··· Page text

From other sources in Beckett, we recognize related traits: Molloy’s circular logic (“Simple supposition, committing me to nothing”) [4] is as reflexive as the figure’s jumps; Malone’s passivity (“…to tell the truth he was in no hurry to leave, but nevertheless was leaving, he knew it”) [5] shows the weight of defeated ambition and enclosed space; the impatience voiced in The Unnamable (“…when you have nothing left to say you talk of time, seconds of time, there are some people who add them together to make a life, I can’t….”) [6] echoes the figure’s restlessness at the start of each cycle. Most telling is the thudding finality of the recorded Voice in Rockaby, in a refrain that is repeated seven times, each with slight variation:
going to and fro
till in the end
close of a long day
to herself
whom else
time she stopped
going to and fro
time she stopped
time she stopped [7]
With these recognitions, the meaning of this work becomes transparent and clear: the figure jumps because life is defined by action or inaction, possibility or impossibility, and by time and motion; but the figure cannot escape because there is no escape. Life is a set of circumstances in an endless arena; one action follows another. Beginning and conclusion are far less interesting than the procession of events in this moment, which ultimately is all there is. Beckett somehow knew this; so does Maider Fortuné.

······

### What you will do
1. List each different line in the Rockaby refrain that the Beckett passage quotes, giving every line only once.
2. Write the next part of the Beckett passage, starting right after its last sentence.

··· Dataset section

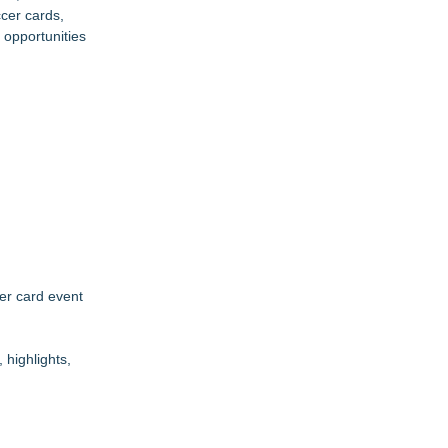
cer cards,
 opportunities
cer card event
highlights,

······

### Answers by task
1.
going to and fro
till in the end
close of a long day
to herself
whom else
time she stopped

2.
On any given visit to the gallery, the same figure executes the same movements, on the same walls, in the same order. Each leap and rebound is separate. All of them together form the substance and duration of the work. There is nothing more and nothing less than the sequence, the projection, the soundtrack and the photographs. After many questions, there is only one definite answer: in the vast terrain of all possibilities, a lone figure continues to jump.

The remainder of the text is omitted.